3.3 Increment Operation

void increment(int k, int val) {
    int limit = min(k, top + 1);
    for (int i = 0; i < limit; i++) {
        v[i] += val;
    }
}

Proof of Increment:

I₁ preservation:
- top remains unchanged
- Therefore, -1 ≤ top ≤ size remains true
I₂ preservation:
- Only modifies values, not structure
- Only accesses elements in range [0, min(k, top + 1))
- All accessed elements are valid by I₂
I₃ preservation:
- Stack size and top remain unchanged
- Therefore, relationship remains valid

4. Edge Case Analysis

4.1 Empty Stack

Push: Correctly moves from -1 to 0
Pop: Returns -1, maintains empty state
Increment: No effect (limit = min(k, 0) = 0)

4.2 Full Stack

Push: Operation skipped, maintains full state
Pop: Correctly removes top element
Increment: Operates on all elements normally

4.3 Boundary Cases

Single Element:

- Push when empty: top: -1 → 0
- Pop when single: top: 0 → -1

Maximum Size:

- Push at max: Operation skipped
- Increment with k > stack size: Correctly limited

5. Final Theorem

Theorem: The CustomStack implementation maintains invariants I₁, I₂, and I₃ through all operations and correctly implements the stack interface with increment functionality.

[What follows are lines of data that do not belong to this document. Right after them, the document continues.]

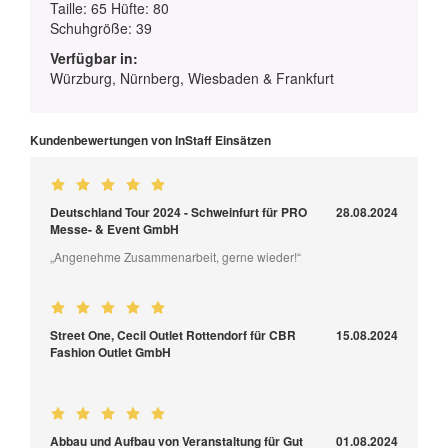
Taille: 65 Hüfte: 80
Schuhgröße: 39
Verfügbar in:
Würzburg, Nürnberg, Wiesbaden & Frankfurt
Kundenbewertungen von InStaff Einsätzen
Deutschland Tour 2024 - Schweinfurt für PRO
28.08.2024
Messe- & Event GmbH
„Angenehme Zusammenarbeit, gerne wieder!“
Street One, Cecil Outlet Rottendorf für CBR
15.08.2024
Fashion Outlet GmbH
Abbau und Aufbau von Veranstaltung für Gut
01.08.2024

Proof: By mathematical induction:

Base case: Proven in initialization
Inductive step: Proven for each operation
Edge cases: Explicitly verified

Therefore, the implementation is correct for all possible sequences of operations within the given constraints.

Technical Note: The implementation prioritizes simplicity and robustness over potential optimizations. For example, the increment operation could be optimized for large k values using lazy propagation, but this would complicate the implementation and might not be worth it given the constraint that val ≤ 100.